While parsing CSV files may seem straightforward at first glance, it can quickly become complex depending on the source of your CSV data (whether it's user-generated, standardized from an API, etc.):
- Dealing with headers
- Varying numbers of headers and data columns
- Different delimiters (e.g., Germans using
;
instead of ,
)
- Number formatting differences (e.g., Germans using
,
as decimal separators)
- Quoted data that may contain delimiters
- Whitespace handling
- Different line endings
- ...
That is why there are numerous CSV parsers available on npm (https://www.npmjs.com/search?q=csv). Some focus on speed like https://www.npmjs.com/package/fast-csv, while others prioritize convenience such as https://www.npmjs.com/package/papaparse.
Most of these parsers return row by row to accommodate processing streams that pass data line by line rather than column by column.
Here is a code snippet to organize your data column-wise:
const input = `header_1,header_2
value 1,value 2
value 3,value 4`
// Separate rows based on known line ending \n
const rows = input.split('\n');
// Extract the header row
const header = rows.shift();
// Determine number of columns by splitting the header using , delimiter
const numberOfColumns = header.split(',').length
// Initialize 2D-array with fixed size
const columnData = [...Array(numberOfColumns)].map(item => new Array());
for(var i=0; i<rows.length; i++) {
var row = rows[i];
var rowData = row.split(',');
// Assuming equal number of columns in header and data rows
for(var j=0; j<numberOfColumns; j++) {
columnData[j].push(rowData[j]);
}
}
console.log("columnData = " + JSON.stringify(columnData, null, 4));
Output will be:
columnData = [
[
"value 1",
"value 3"
],
[
"value 2",
"value 4"
]
]
Note: This example does not cover tasks such as removing whitespace or converting numerical values.

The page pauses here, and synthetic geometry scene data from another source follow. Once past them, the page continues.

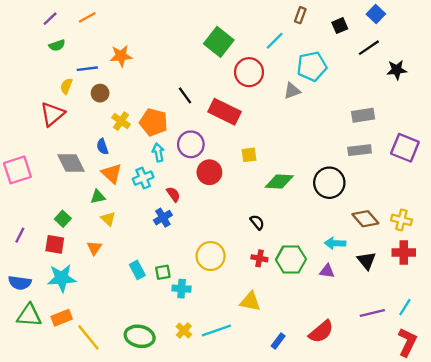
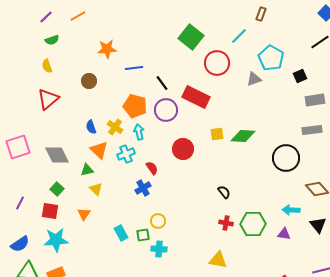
black square: (340, 26) -> (300, 76), moved
cyan pentagon: (312, 66) -> (271, 58), turned -30
blue line: (87, 69) -> (134, 68), moved
yellow semicircle: (66, 86) -> (47, 66), moved, turned -40
yellow cross: (121, 121) -> (115, 127), moved
purple circle: (191, 144) -> (166, 110), moved
gray diamond: (71, 163) -> (57, 155), moved
green diamond: (279, 182) -> (243, 136), moved
yellow circle: (211, 256) -> (158, 221), moved, size x0.6
blue semicircle: (20, 283) -> (20, 244), turned -42

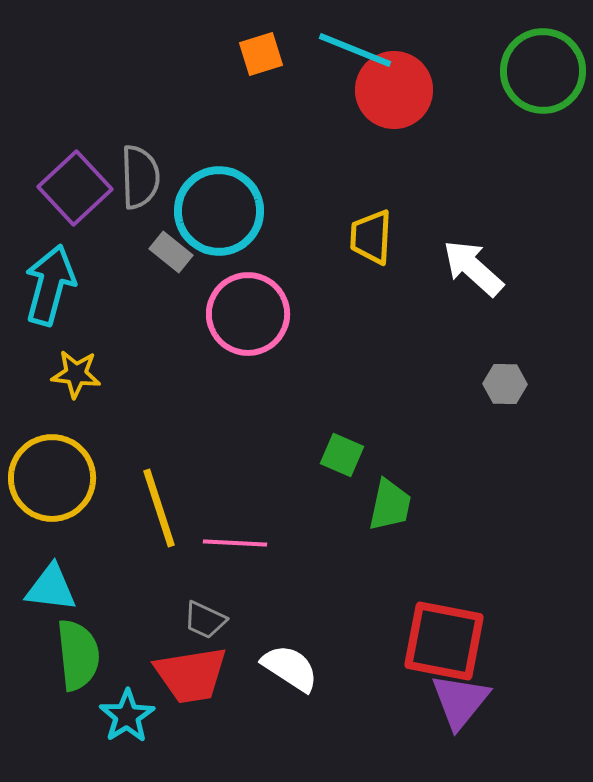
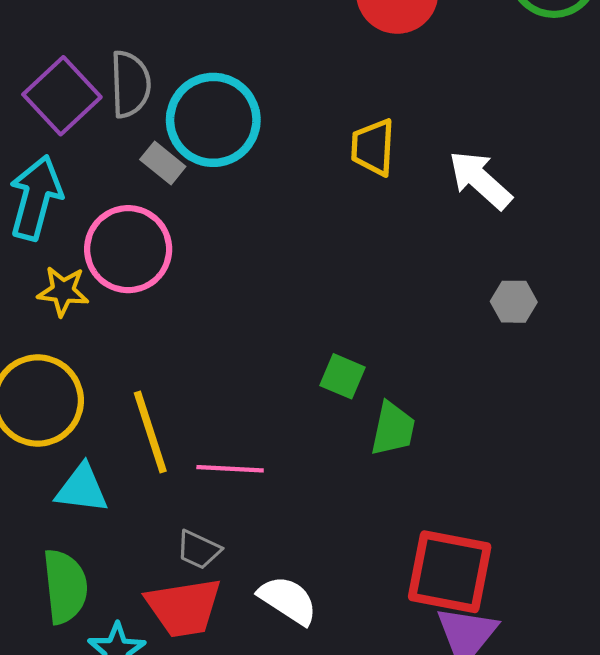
pink circle: (248, 314) -> (128, 249), moved
cyan triangle: (51, 588) -> (82, 489), moved

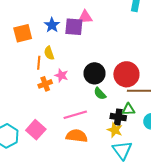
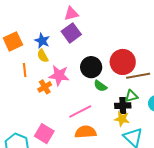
blue star: (52, 25) -> (42, 41), moved
purple square: (74, 27) -> (71, 33), moved, turned -30
orange line: (39, 63) -> (25, 70), moved
pink star: (61, 75) -> (59, 75), size x1.5

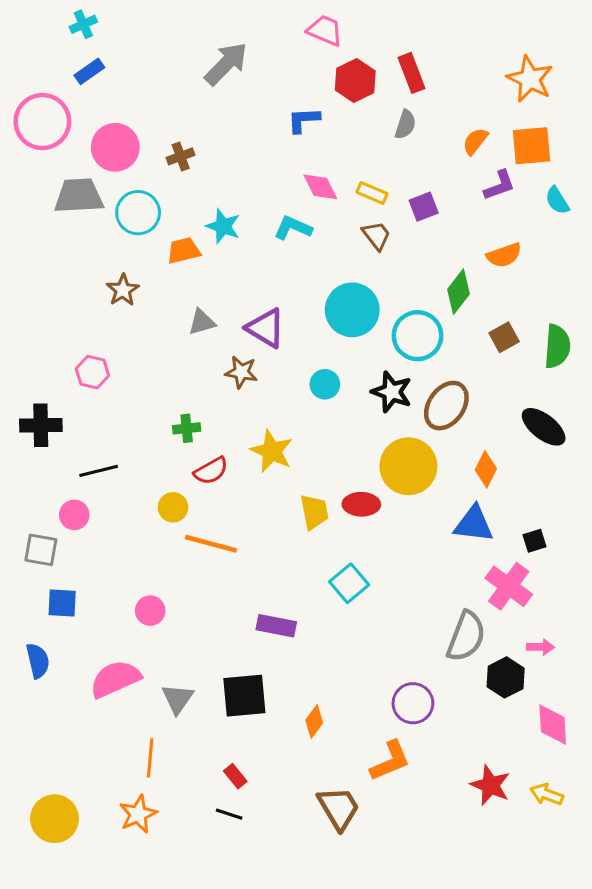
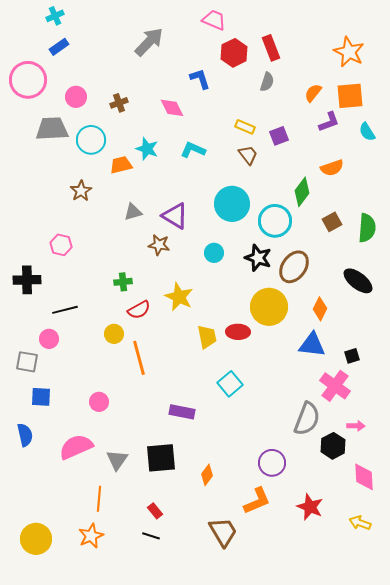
blue L-shape: (304, 120) -> (200, 79), turned 75
pink circle: (115, 147) -> (76, 97), size x0.7
pink diamond: (320, 187) -> (172, 108), moved
orange line: (211, 544) -> (139, 358), turned 60
red star: (490, 785) -> (310, 507), moved

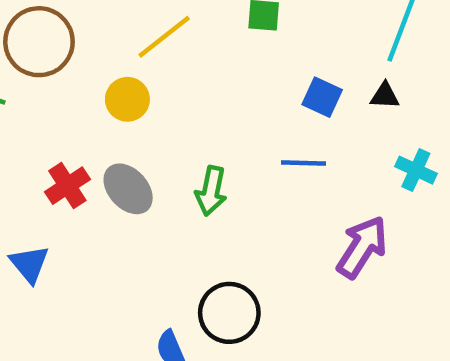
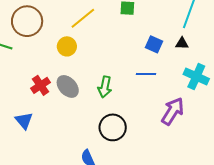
cyan cross: (416, 170) -> (196, 76), size x1.4
black circle: (229, 313) -> (113, 127), moved

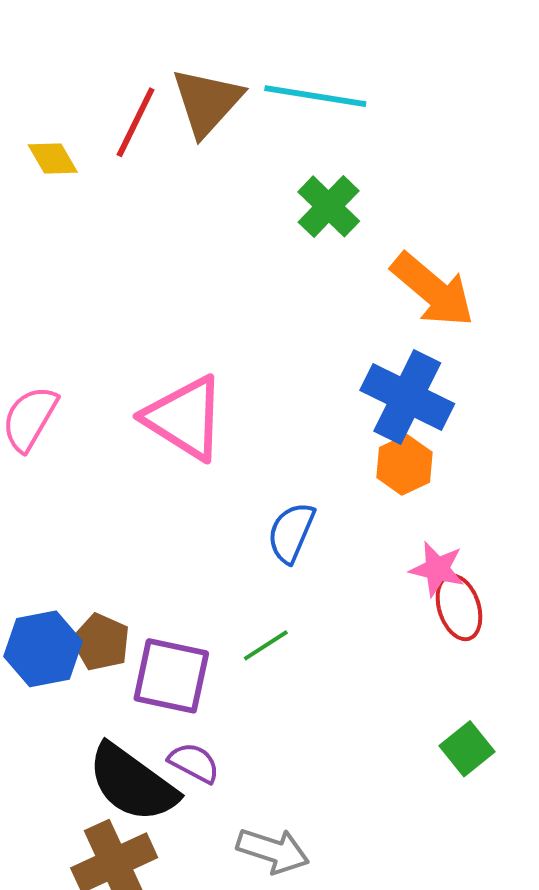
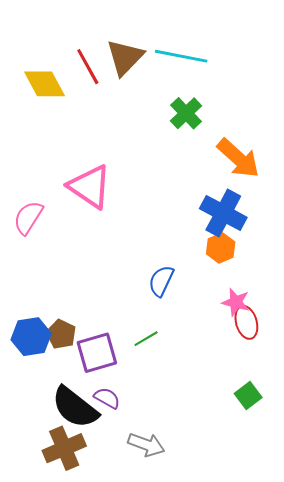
red line: (136, 122) -> (88, 67), turned -57
yellow diamond: (53, 158) -> (45, 84), size x1.6
pink triangle: (185, 418) -> (90, 187), moved
purple square: (171, 676) -> (97, 353), turned -30

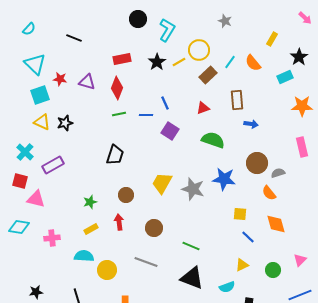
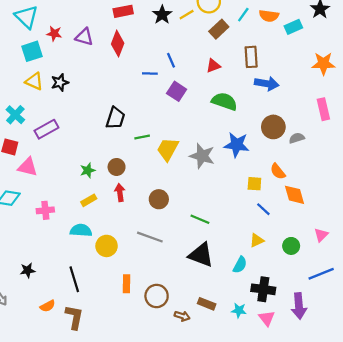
orange semicircle: (253, 63) -> (269, 16), turned -42
cyan rectangle: (285, 77) -> (293, 27), moved
green line: (119, 114) -> (142, 137), moved
blue arrow: (251, 124) -> (267, 84), size x1.5
orange semicircle: (269, 193) -> (278, 171), moved
brown circle: (126, 195) -> (117, 167), moved
cyan semicircle: (227, 287) -> (240, 265), turned -42

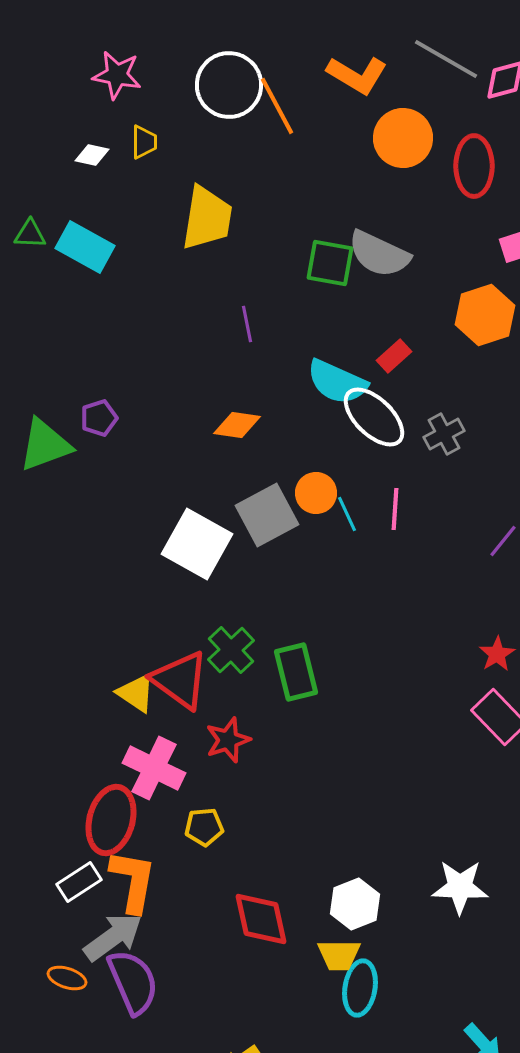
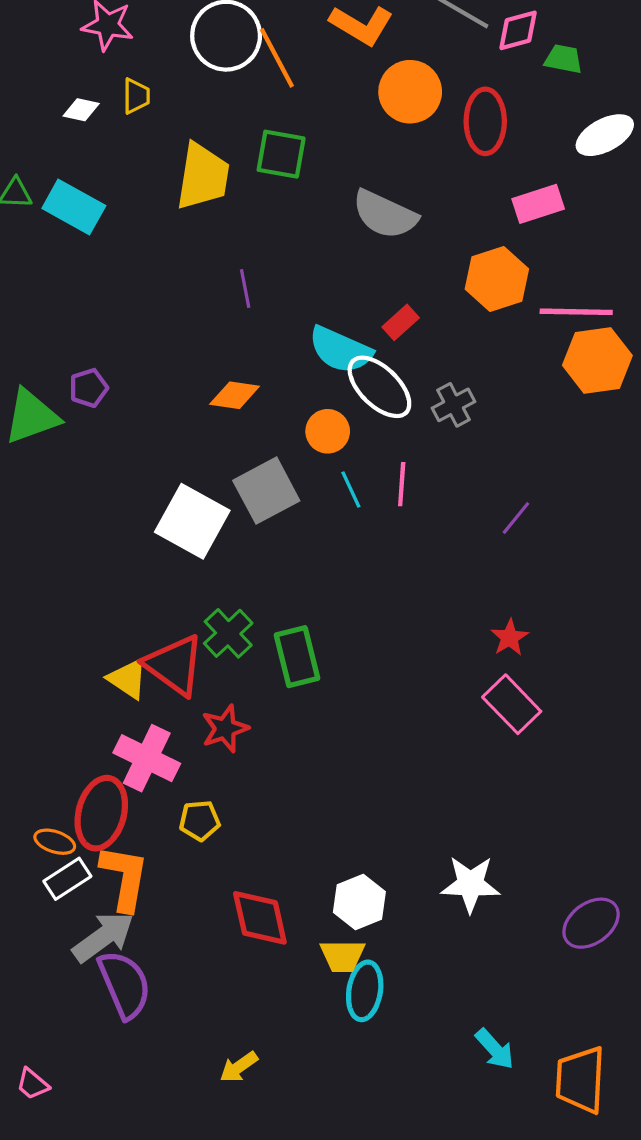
green square: (330, 263) -> (281, 154), moved
orange circle: (316, 493) -> (328, 431), moved
orange ellipse: (67, 978) -> (55, 842), moved

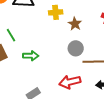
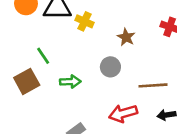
yellow cross: (56, 12) -> (84, 21), moved, turned 32
gray circle: (76, 48) -> (110, 67), moved

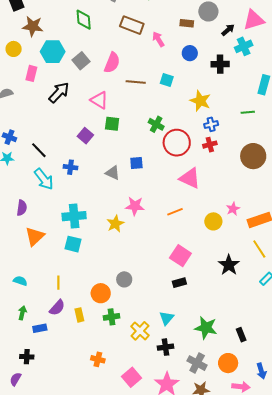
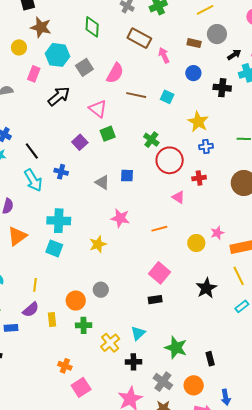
green square: (112, 124) -> (108, 134), turned -35
red cross: (210, 145) -> (199, 178), moved
pink triangle: (190, 178) -> (178, 197), size x0.6
yellow star: (115, 224) -> (98, 244), moved
pink square: (131, 377) -> (81, 387), moved

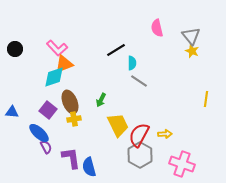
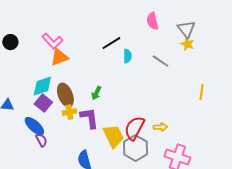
cyan diamond: (54, 77) -> (42, 86), moved
gray line: (139, 81) -> (160, 61), moved
yellow trapezoid: (118, 125) -> (113, 136), moved
purple L-shape: (71, 158) -> (89, 118), moved

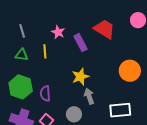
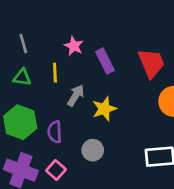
red trapezoid: (104, 29) -> (151, 63), moved, turned 35
gray arrow: (89, 96) -> (76, 95), moved, turned 49
gray circle: (74, 114) -> (93, 150), moved

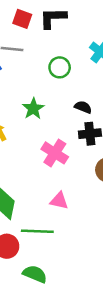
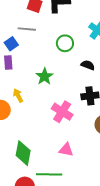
black semicircle: (83, 107) -> (88, 65), moved

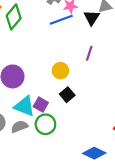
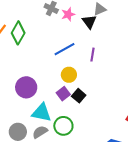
blue line: (61, 20) -> (65, 49), moved
purple square: (41, 105) -> (63, 94), moved, turned 32

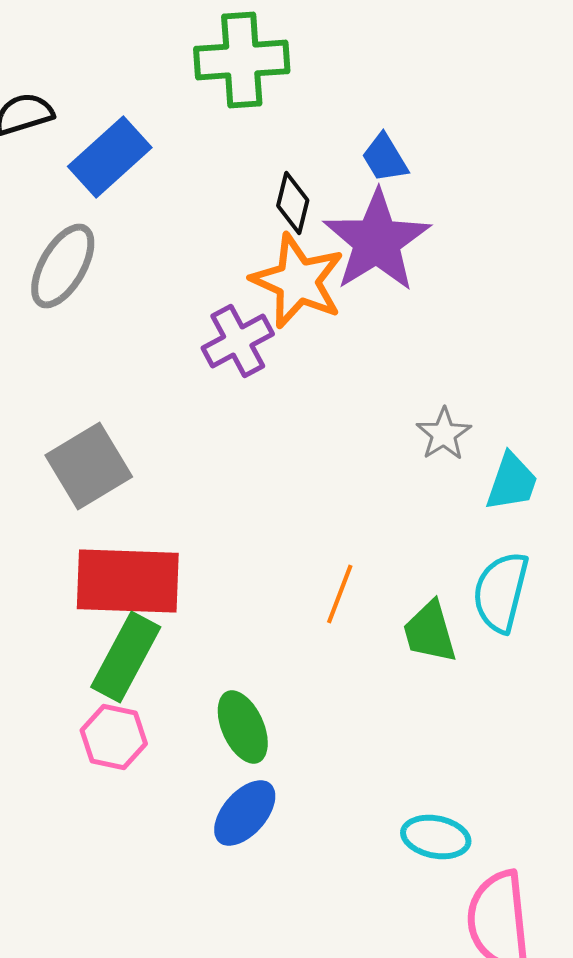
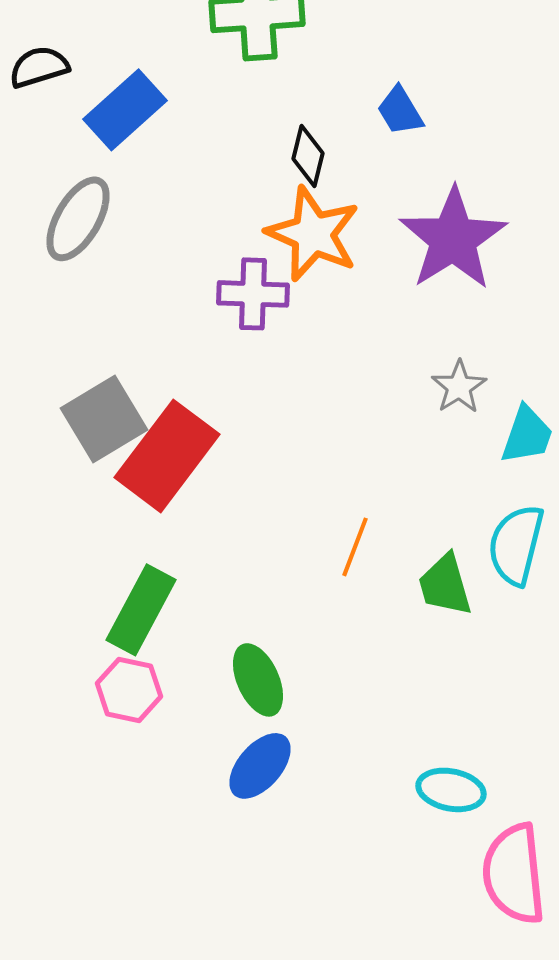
purple star: (377, 241) -> (453, 239), moved
purple cross: (238, 341) -> (253, 294), turned 30
red rectangle: (128, 581) -> (167, 456), moved, turned -55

For easier handling, you can utilize papaparse
to parse data row by row and then apply a nested for
loop to arrange the data into columns:
const Papa = require('papaparse');
// Example data with ; delimiter and empty lines
const input = `header_1;header_2
1;"2"
3;4`;
// Papaparse options configuration
const parseOptions = {
quoteChar: '"',
delimiter: ';',
skipEmptyLines: true,
dynamicTyping: true,
}
const parseResult = Papa.parse(input, parseOptions);
const parsedData = parseResult.data;
// Extract the header row
const header = parsedData.shift();
const numberOfColumns = header.length;
// Initialize 2D array with fixed size
const columnData = [...Array(numberOfColumns)].map(item => new Array());
for(var i=0; i<parsedData.length; i++) {
var rowData = parsedData[i];
for(var j=0; j<numberOfColumns; j++) {
columnData[j].push(rowData[j]);
}
}
console.log("columnData = " + JSON.stringify(columnData, null, 4));
Output will be:
columnData = [
[
1,
3
],
[
2,
4
]
]